EXERCISE TEXT
# Battle Realms Crashes To Desktop



## sur_sen (Mar 25, 2004)

Hello All,
I earlier was able to play BattleRealms on my old system which had an onboard video.

recently i upgraded my motherboard and also got a GeForce2 Mx 400 64mb graphics card.

Now Whenever I run BattleRealms I get An Error 'Could Not Find The Supported Display Mode'

and am thrown back to the desk top.
all the other games work perfectly on my system.
i have tried everything on the tech support page of ubi soft.

Please Help ..


----------



## Guest (Mar 28, 2004)

alright what you do is go into control panel and go to your device manager and click on disk drives and there should be only one there right click on it and uninstall it. Once you finish unistalling it install it again this will fix the promblem


----------



## sur_sen (Mar 25, 2004)

well i have two disk drives under that caption...
1) Generic IDE Disk Type46
2) Generic NEC Floppy Disk.

which do i uninstall ??

btw i thought that the problem was something to do with the display!!


----------



## sur_sen (Mar 25, 2004)

help


----------



## Couriant (Mar 26, 2002)

Try uninstalling the game and reinstalling it. It could be that the game's settings are to your old one. Be sure to use up-to-date drivers for your card.


----------



## Scaramanger (Apr 11, 2004)

29. My system has multiple display adapters, and I get and error that says, "Could not find supported display mode" when trying to run Battle Realms. How do I fix this?

Pose landmark coordinates:
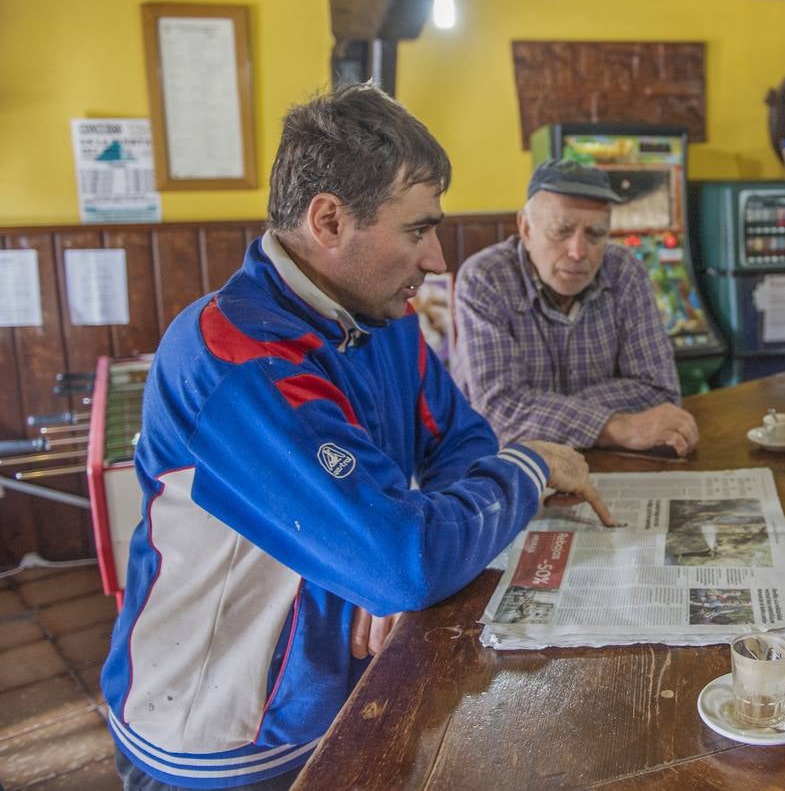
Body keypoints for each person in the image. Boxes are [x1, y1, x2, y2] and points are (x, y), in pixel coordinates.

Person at [101, 85, 611, 790]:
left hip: (341, 695)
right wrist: (523, 470)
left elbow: (459, 442)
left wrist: (391, 562)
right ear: (330, 220)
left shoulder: (379, 315)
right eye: (416, 230)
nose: (435, 258)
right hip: (222, 738)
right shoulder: (238, 356)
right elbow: (405, 557)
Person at [451, 158, 699, 456]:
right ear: (526, 228)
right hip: (501, 466)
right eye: (561, 230)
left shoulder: (625, 272)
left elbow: (660, 392)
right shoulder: (485, 278)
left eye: (595, 234)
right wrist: (617, 427)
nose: (578, 251)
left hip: (599, 464)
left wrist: (542, 407)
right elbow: (499, 413)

WHAT YOU NEED TO DO
**a.** Answer these questions from the Battle Realms thread:
(i) What graphics card did sur_sen get after the motherboard upgrade?
(ii) Which two disk drives does sur_sen list under the disk drives caption?
(iii) Besides reinstalling the game, what does Couriant advise?
**b.** Repeat the part of the Battle Realms thread starting with "Try uninstalling the" and going on through "I fix this?".
Rely only on the Battle Realms thread for your answers.

RESPONSES TO THE TASKS
**a.**
(i) A GeForce2 Mx 400 64mb graphics card.
(ii) Generic IDE Disk Type46 and Generic NEC Floppy Disk.
(iii) To use up-to-date drivers for the card.

**b.**
Try uninstalling the game and reinstalling it. It could be that the game's settings are to your old one. Be sure to use up-to-date drivers for your card.


----------



## Scaramanger (Apr 11, 2004)

29. My system has multiple display adapters, and I get and error that says, "Could not find supported display mode" when trying to run Battle Realms. How do I fix this?